WBD wants a big NBA deal, despite Wall Street’s wishes

Sixteen months ago, Zaslav said WBD didn’t “have to have” the NBA.

At first glance, it may seem the frugal CEO had a point. NBA ratings have been lackluster lately, with national TV games averaging 1.6 million viewers in the last two seasons. That’s down 10% from 2019 and 36% from a 2.5 million mark in the early 2010s, though the number of pay-TV households has fallen 40% since then.

Still, Wall Street views NBA rights as necessary for WBD — not a luxury.

Zaslav’s latest public remarks on the NBA negotiations reflect that. He highlighted Warners’ lengthy history of hosting the NBA and called the talks “constructive and productive.”

Fortunately for Zaz, analysts say WBD can keep the NBA without breaking the bank.

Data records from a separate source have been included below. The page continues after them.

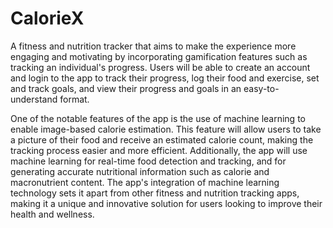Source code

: # CalorieX
A fitness and nutrition tracker that aims to make the experience more engaging and motivating by incorporating gamification features
such as tracking an individual's progress. Users will be able to create an account and login to the app to track their progress, log their food and exercise, 
set and track goals, and view their progress and goals in an easy-to-understand format.

One of the notable features of the app is the use of machine learning to enable image-based calorie estimation. This feature will allow users to take 
a picture of their food and receive an estimated calorie count, making the tracking process easier and more efficient. Additionally, the app will 
use machine learning for real-time food detection and tracking, and for generating accurate nutritional information such as calorie and macronutrient content. 
The app's integration of machine learning technology sets it apart from other fitness and nutrition tracking apps, making it a unique and innovative solution 
for users looking to improve their health and wellness.
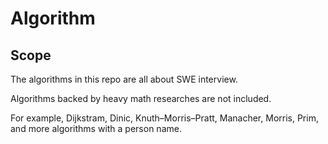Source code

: # Algorithm
## Scope
The algorithms in this repo are all about SWE interview.

Algorithms backed by heavy math researches are not included.

For example, Dijkstram, Dinic, Knuth–Morris–Pratt, Manacher, Morris, Prim, and more algorithms with a person name.
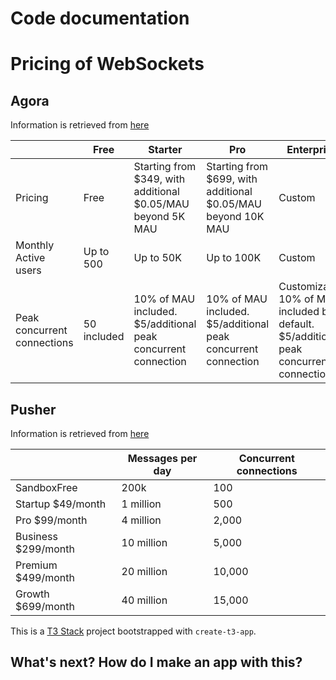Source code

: # Code documentation

# Pricing of WebSockets

## Agora

Information is retrieved from [here](https://www.agora.io/en/pricing/chat/)

|                             | Free        | Starter                                                       | Pro                                                           | Enterprise                                                                             |     |
| --------------------------- | ----------- | ------------------------------------------------------------- | ------------------------------------------------------------- | -------------------------------------------------------------------------------------- | --- |
| Pricing                     | Free        | Starting from $349, with additional $0.05/MAU beyond 5K MAU   | Starting from $699, with additional $0.05/MAU beyond 10K MAU  | Custom                                                                                 |
| Monthly Active users        | Up to 500   | Up to 50K                                                     | Up to 100K                                                    | Custom                                                                                 |
| Peak concurrent connections | 50 included | 10% of MAU included. $5/additional peak concurrent connection | 10% of MAU included. $5/additional peak concurrent connection | Customizable. 10% of MAU included by default. $5/additional peak concurrent connection |

## Pusher

Information is retrieved from [here](https://pusher.com/channels/pricing)

|                     | Messages per day | Concurrent connections |
| ------------------- | ---------------- | ---------------------- |
| SandboxFree         | 200k             | 100                    |
| Startup $49/month   | 1 million        | 500                    |
| Pro $99/month       | 4 million        | 2,000                  |
| Business $299/month | 10 million       | 5,000                  |
| Premium $499/month  | 20 million       | 10,000                 |
| Growth $699/month   | 40 million       | 15,000                 |

This is a [T3 Stack](https://create.t3.gg/) project bootstrapped with `create-t3-app`.

## What's next? How do I make an app with this?
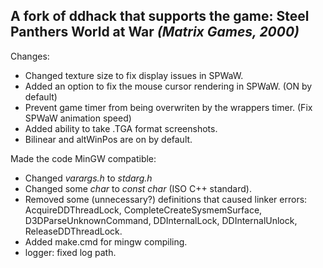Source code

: ## A fork of ddhack that supports the game: Steel Panthers World at War *(Matrix Games, 2000)*

Changes:
- Changed texture size to fix display issues in SPWaW.
- Added an option to fix the mouse cursor rendering in SPWaW. (ON by default)
- Prevent game timer from being overwriten by the wrappers timer. (Fix SPWaW animation speed)
- Added ability to take .TGA format screenshots.
- Bilinear and altWinPos are on by default.

Made the code MinGW compatible:
- Changed *varargs.h* to *stdarg.h*
- Changed some *char* to *const char* (ISO C++ standard).
- Removed some (unnecessary?) definitions that caused linker errors: AcquireDDThreadLock, CompleteCreateSysmemSurface, D3DParseUnknownCommand, DDInternalLock, DDInternalUnlock, ReleaseDDThreadLock.
- Added make.cmd for mingw compiling.
- logger: fixed log path.
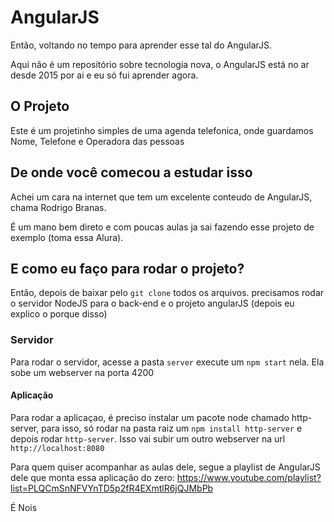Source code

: # AngularJS

Então, voltando no tempo para aprender esse tal do AngularJS.

Aqui não é um repositório sobre tecnologia nova, o AngularJS está no ar desde 2015 por ai e eu só fui aprender agora.

## O Projeto

Este é um projetinho simples de uma agenda telefonica, onde guardamos Nome, Telefone e Operadora das pessoas

## De onde você comecou a estudar isso

Achei um cara na internet que tem um excelente conteudo de AngularJS, chama Rodrigo Branas.

É um mano bem direto e com poucas aulas ja sai fazendo esse projeto de exemplo (toma essa Alura).

## E como eu faço para rodar o projeto?

Então, depois de baixar pelo `git clone` todos os arquivos. precisamos rodar o servidor NodeJS para o back-end e o projeto angularJS (depois eu explico o porque disso)

### Servidor

Para rodar o servidor, acesse a pasta `server` execute um `npm start` nela. Ela sobe um webserver na porta 4200

#### Aplicação

Para rodar a aplicaçao, é preciso instalar um pacote node chamado http-server, para isso, só rodar na pasta raiz um `npm install http-server` e depois rodar `http-server`. Isso vai subir um outro webserver na url `http://localhost:8080`

Para quem quiser acompanhar as aulas dele, segue a playlist de AngularJS dele que monta essa aplicação do zero: https://www.youtube.com/playlist?list=PLQCmSnNFVYnTD5p2fR4EXmtlR6jQJMbPb

É Nois
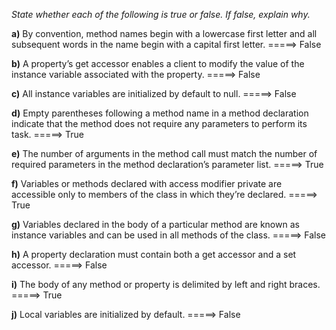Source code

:*State whether each of the following is true or false. If false, explain why.*

**a)** By convention, method names begin with a lowercase first letter and all subsequent words in the name begin with a capital first letter. =====> False

**b)** A property’s get accessor enables a client to modify the value of the instance variable associated with the property. =====> False

**c)** All instance variables are initialized by default to null. =====> False

**d)** Empty parentheses following a method name in a method declaration indicate that the method does not require any parameters to perform its task. =====> True

**e)** The number of arguments in the method call must match the number of required parameters in the method declaration’s parameter list. =====> True

**f)** Variables or methods declared with access modifier private are accessible only to members of the class in which they’re declared. =====> True

**g)** Variables declared in the body of a particular method are known as instance variables and can be used in all methods of the class. =====> False

**h)** A property declaration must contain both a get accessor and a set accessor. =====> False

**i)** The body of any method or property is delimited by left and right braces. =====> True

**j)** Local variables are initialized by default. =====> False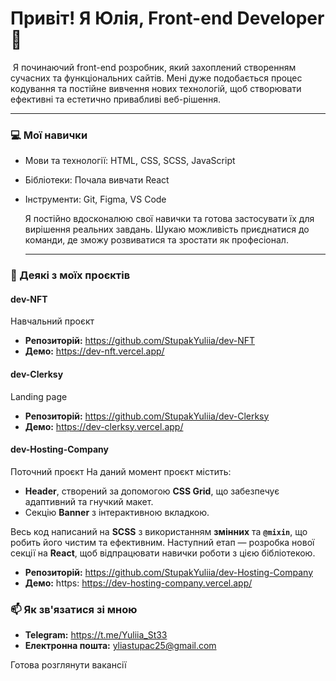 # Привіт! Я Юлія, Front-end Developer  👋
​  Я починаючий front-end розробник, який захоплений створенням сучасних та функціональних сайтів. 
  Мені дуже подобається процес кодування та постійне вивчення нових технологій, щоб створювати ефективні та естетично привабливі веб-рішення.

  ---

### 💻 Мої навички

* Мови та технології: HTML, CSS, SCSS, JavaScript
* Бібліотеки:  Почала вивчати React
* Інструменти: Git, Figma, VS Code
  
  ​Я постійно вдосконалюю свої навички та готова застосувати їх для вирішення реальних завдань. 
  Шукаю можливість приєднатися до команди, де зможу розвиватися та зростати як професіонал.

  ---

### 🚀 Деякі з моїх проєктів

#### **dev-NFT**
Навчальний проєкт
* **Репозиторій:** https://github.com/StupakYuliia/dev-NFT
* **Демо:** https://dev-nft.vercel.app/
      
#### **dev-Clerksy** 
Landing page
* **Репозиторій:** https://github.com/StupakYuliia/dev-Clerksy
* **Демо:** https://dev-clerksy.vercel.app/
      
#### **dev-Hosting-Company** 
Поточний проєкт
На даний момент проєкт містить:
* **Header**, створений за допомогою **CSS Grid**, що забезпечує адаптивний та гнучкий макет.
* Секцію **Banner** з інтерактивною вкладкою.

Весь код написаний на **SCSS** з використанням **змінних** та **`@mixin`**, що робить його чистим та ефективним.
Наступний етап — розробка нової секції на **React**, щоб відпрацювати навички роботи з цією бібліотекою.
* **Репозиторій:** https://github.com/StupakYuliia/dev-Hosting-Company
* **Демо:** https: https://dev-hosting-company.vercel.app/

### 📫 Як зв'язатися зі мною
* **Telegram:** https://t.me/Yuliia_St33
* **Електронна пошта:** yliastupac25@gmail.com

Готова розглянути вакансії
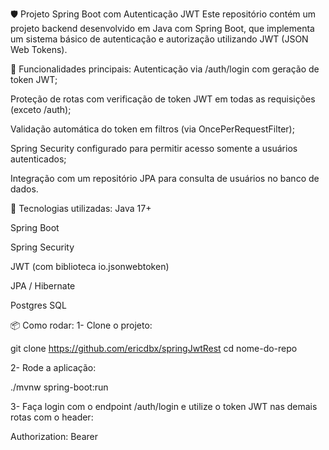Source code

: 🛡️ Projeto Spring Boot com Autenticação JWT
Este repositório contém um projeto backend desenvolvido em Java com Spring Boot, que implementa um sistema básico de autenticação e autorização utilizando JWT (JSON Web Tokens).

🔐 Funcionalidades principais:
Autenticação via /auth/login com geração de token JWT;

Proteção de rotas com verificação de token JWT em todas as requisições (exceto /auth);

Validação automática do token em filtros (via OncePerRequestFilter);

Spring Security configurado para permitir acesso somente a usuários autenticados;

Integração com um repositório JPA para consulta de usuários no banco de dados.

🚀 Tecnologias utilizadas:
Java 17+

Spring Boot

Spring Security

JWT (com biblioteca io.jsonwebtoken)

JPA / Hibernate

Postgres SQL

📦 Como rodar:
1- Clone o projeto:

git clone https://github.com/ericdbx/springJwtRest
cd nome-do-repo

2- Rode a aplicação:

./mvnw spring-boot:run

3- Faça login com o endpoint /auth/login e utilize o token JWT nas demais rotas com o header:

Authorization: Bearer <seu-token-jwt>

In their eyes, the solution is rather simple: shift from two nights of games a week to one.

A smaller package that potentially excludes a round of playoff games may save WBD billions over the next decade while keeping TNT as a must-have for cable carriers and a staple in the nascent sports streaming bundle.

“What investors would like to see is a renewal, but one that’s of a slimmed-down package that keeps the increase in terms of those rights payments to a minimum,” said John Hodulik of UBS.

A source familiar with WBD’s early conversations with the NBA disputed the notion that WBD is asking for a smaller package of games, though negotiations may unfold that way.

Even if WBD knows it doesn’t have the financial firepower to hang with Amazon or Apple, it makes sense the company is coming out strong in talks with the NBA by pushing for a full slate of games.

But an abundance of bidders means the NBA has much of the leverage in negotiations, so the league seems unlikely to budge on price. Zaslav and company may still see the writing on the wall and accept a smaller, yet still meaningful, package of games.

For NBA fans, that would mean fewer appearances from Shaq and Chuck. Host Ernie Johnson may even start trimming down his signature bowtie collection.